> _Document text_
[Start of section]
Don Feder Will Bubba get
away with it again?

(JWR) --- (http://www.jewishworldreview.com) IN THE MOVIE "L.A. CONFIDENTIAL," a young detective is asked why he became a cop. He reveals that his father was killed in the line of duty by a thief who was never caught. The son made up a name for his father's murderer, "Rollo Tomasi," to make him more real.

He joined the force to get the guy who gets away with it.

Rollo Tomasi goes through life breaking oaths, breaking the law and generally violating the norms of decency. Bill Clinton is Rollo Tomasi.

Revelations that would ruin a lesser mortal cause his ratings to rise.

Will Bubba star as himself
in a remake of this flick?
Subpoenas, his voice on telephone tapes, grand-jury testimony -- apparently, nothing matters.

Clinton's career as an escape artist began in 1969, when he lied, cajoled and enlisted the powerful to avoid the draft in a war where more than 58,000 of his contemporaries died.

Few seem care that the leader who now sends airmen in harm's way over the skies of Iraq himself refused to serve his country.

Clinton also evaded responsibility for Whitewater -- a legendary scam involving fraudulent SBA loans, the looting of a savings and loan that ultimately cost taxpayers $57 million, a Clinton-appointed regulator keeping a financial institution open long after its insolvency was known and fat legal fees paid to St. Hillary.

The president has been implicated in criminal activity related to Whitewater and Madison Guarantee by both David Hale and the late James McDougal.

Four of his close associates, including former Arkansas Gov. Jim Guy Tucker, have gone to jail for Whitewater offenses. Susan McDougal spent 14 months behind bars for refusing to testify about Clinton's involvement. The president has yet to be brought to justice.
[End of section]
> _Data shown_
[Start of section]
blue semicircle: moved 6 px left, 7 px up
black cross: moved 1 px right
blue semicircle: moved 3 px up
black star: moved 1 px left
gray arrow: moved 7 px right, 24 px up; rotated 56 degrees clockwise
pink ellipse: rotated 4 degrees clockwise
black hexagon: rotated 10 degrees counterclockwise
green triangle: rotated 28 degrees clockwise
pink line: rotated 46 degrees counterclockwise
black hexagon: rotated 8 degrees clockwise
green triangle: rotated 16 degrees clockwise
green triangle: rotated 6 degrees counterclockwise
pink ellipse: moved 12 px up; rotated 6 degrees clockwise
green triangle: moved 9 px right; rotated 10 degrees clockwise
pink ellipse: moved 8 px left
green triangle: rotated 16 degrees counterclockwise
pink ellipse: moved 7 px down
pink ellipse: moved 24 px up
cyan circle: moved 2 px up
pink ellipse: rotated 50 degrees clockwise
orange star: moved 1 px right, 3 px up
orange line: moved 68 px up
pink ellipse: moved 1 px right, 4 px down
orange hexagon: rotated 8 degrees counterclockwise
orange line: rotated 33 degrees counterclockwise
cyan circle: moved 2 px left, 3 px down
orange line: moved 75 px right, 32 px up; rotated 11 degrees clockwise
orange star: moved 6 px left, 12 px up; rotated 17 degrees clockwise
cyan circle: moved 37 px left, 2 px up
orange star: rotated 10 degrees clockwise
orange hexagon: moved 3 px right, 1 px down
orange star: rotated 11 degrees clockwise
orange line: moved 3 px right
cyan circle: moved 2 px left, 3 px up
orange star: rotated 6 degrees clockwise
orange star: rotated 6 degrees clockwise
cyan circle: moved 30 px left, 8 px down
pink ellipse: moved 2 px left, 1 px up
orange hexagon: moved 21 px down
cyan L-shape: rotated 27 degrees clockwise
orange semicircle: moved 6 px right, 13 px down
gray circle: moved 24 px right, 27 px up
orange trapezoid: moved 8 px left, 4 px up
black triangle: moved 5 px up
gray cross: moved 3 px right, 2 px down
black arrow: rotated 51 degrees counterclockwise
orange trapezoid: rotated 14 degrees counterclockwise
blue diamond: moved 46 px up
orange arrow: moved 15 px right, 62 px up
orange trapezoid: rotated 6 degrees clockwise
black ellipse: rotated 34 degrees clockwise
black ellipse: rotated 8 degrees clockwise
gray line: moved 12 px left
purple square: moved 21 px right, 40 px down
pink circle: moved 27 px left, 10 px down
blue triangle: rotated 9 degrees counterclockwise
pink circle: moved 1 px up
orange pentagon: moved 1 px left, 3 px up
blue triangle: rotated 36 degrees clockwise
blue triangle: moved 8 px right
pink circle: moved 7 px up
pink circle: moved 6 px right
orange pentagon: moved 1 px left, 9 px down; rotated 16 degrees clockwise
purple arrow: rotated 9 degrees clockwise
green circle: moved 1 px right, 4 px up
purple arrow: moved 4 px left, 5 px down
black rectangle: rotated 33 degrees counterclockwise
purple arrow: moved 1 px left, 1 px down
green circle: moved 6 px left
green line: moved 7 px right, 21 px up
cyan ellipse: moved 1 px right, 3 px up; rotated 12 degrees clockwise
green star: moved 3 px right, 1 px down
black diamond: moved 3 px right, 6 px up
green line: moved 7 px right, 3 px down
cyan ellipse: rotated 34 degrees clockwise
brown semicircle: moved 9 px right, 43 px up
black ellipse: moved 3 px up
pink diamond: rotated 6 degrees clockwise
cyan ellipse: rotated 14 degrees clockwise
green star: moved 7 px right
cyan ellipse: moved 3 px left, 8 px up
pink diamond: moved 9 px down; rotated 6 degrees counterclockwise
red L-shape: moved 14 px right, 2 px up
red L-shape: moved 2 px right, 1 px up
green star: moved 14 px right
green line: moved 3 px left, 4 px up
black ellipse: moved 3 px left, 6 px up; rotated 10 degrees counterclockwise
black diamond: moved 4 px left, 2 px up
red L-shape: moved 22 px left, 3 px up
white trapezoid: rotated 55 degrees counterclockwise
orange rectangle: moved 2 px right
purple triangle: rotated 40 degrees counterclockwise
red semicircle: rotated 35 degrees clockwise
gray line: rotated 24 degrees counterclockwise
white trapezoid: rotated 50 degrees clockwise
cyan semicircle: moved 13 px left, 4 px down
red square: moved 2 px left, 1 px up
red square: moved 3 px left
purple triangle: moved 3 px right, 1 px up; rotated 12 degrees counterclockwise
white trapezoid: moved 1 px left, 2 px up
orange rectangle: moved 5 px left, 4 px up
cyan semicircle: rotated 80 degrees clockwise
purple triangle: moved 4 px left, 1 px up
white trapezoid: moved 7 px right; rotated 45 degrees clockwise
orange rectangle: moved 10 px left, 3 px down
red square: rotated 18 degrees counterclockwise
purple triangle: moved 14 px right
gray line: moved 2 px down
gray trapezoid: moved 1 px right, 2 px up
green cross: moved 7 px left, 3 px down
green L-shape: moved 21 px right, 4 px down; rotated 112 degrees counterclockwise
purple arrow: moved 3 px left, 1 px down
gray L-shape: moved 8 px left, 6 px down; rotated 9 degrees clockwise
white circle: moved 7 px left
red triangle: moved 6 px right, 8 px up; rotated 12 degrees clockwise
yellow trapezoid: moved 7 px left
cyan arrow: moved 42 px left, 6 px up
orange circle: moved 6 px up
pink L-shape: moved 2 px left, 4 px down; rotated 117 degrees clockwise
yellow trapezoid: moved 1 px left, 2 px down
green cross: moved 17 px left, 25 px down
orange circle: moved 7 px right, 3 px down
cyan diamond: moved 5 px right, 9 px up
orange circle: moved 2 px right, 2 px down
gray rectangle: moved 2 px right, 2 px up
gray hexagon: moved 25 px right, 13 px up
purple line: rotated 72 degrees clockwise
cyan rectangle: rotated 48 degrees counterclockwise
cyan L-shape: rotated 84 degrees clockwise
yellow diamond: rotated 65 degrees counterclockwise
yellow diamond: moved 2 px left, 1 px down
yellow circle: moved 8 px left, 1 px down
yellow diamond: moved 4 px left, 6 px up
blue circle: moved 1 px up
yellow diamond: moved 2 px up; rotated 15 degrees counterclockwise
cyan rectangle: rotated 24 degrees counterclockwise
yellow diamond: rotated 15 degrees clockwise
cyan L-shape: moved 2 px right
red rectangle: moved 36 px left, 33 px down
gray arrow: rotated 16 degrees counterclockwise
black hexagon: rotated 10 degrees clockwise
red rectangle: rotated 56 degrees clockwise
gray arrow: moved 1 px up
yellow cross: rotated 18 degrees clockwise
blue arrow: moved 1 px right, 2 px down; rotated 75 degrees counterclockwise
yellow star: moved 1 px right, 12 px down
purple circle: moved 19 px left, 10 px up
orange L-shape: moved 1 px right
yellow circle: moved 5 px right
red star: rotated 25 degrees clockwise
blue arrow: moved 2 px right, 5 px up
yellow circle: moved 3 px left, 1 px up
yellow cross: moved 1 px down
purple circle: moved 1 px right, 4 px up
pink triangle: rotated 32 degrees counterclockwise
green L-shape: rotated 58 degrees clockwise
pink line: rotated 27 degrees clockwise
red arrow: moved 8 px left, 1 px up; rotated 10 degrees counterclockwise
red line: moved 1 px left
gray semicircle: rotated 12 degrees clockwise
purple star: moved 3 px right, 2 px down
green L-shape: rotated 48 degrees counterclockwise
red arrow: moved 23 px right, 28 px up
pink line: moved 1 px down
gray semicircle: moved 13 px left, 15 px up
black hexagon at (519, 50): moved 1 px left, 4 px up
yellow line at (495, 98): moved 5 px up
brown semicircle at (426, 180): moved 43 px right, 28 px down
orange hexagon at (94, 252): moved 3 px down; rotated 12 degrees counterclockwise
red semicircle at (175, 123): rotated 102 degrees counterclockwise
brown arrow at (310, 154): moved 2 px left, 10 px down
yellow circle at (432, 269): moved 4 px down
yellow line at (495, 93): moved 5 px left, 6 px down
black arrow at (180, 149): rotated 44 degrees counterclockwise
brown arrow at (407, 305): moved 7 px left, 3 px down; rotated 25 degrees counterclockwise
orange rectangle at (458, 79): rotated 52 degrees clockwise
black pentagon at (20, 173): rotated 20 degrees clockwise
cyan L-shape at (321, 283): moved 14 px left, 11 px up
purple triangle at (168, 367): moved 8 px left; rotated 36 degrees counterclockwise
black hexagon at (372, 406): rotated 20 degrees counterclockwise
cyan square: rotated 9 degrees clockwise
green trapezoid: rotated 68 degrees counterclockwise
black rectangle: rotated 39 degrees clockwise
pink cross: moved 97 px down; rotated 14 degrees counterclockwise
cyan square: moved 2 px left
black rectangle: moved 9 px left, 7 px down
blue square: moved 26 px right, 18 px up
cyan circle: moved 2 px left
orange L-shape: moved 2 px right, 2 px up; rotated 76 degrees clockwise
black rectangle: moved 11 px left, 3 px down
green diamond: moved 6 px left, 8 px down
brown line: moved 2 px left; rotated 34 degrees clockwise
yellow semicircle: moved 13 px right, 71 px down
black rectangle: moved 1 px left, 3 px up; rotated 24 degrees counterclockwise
[End of section]
> _Required tasks_
a: In the column about Bill Clinton, put this sentence into Spanish: "He joined the force to get the guy who gets away with it."
b: According to the column about Bill Clinton, how much did the looting of the savings and loan ultimately cost taxpayers?
c: Write the next part of the column about Bill Clinton, picking up after its last sentence.

> _Task responses_
a: Se unió a la policía para atrapar al tipo que se sale con la suya.

b: $57 million.

c:
Gary Hart's 1988 presidential campaign foundered after a short sail on The Monkey Business.

Clinton's Arkansas years were filled with hundreds of affairs -- women procured by his security detail, one-night stands, oral sex in parked cars, "residuals" passed out like party favors and state funds used for amorous pursuits.

Not all of the "ripe peaches" consented to be plucked. Kathleen Willey charges the president assaulted her. Paula Jones was paid $850,000 to end a sexual harassment suit the Clintonistas insisted was totally without merit. To keep this laundry off the line, Clinton and his operatives have smeared, intimidated and shoveled dirt by the metric ton.

Gennifer Flowers, Paula Jones and Kathleen Willey were branded bimbos, disenchanted groupies, trailer-park trash trawled with $100 bills.

When Jones' case was pending, the president's lawyer announced he would put the lady's character on trial. Absent DNA evidence, the White House would still be claiming that Monica Lewinsky was a stalker.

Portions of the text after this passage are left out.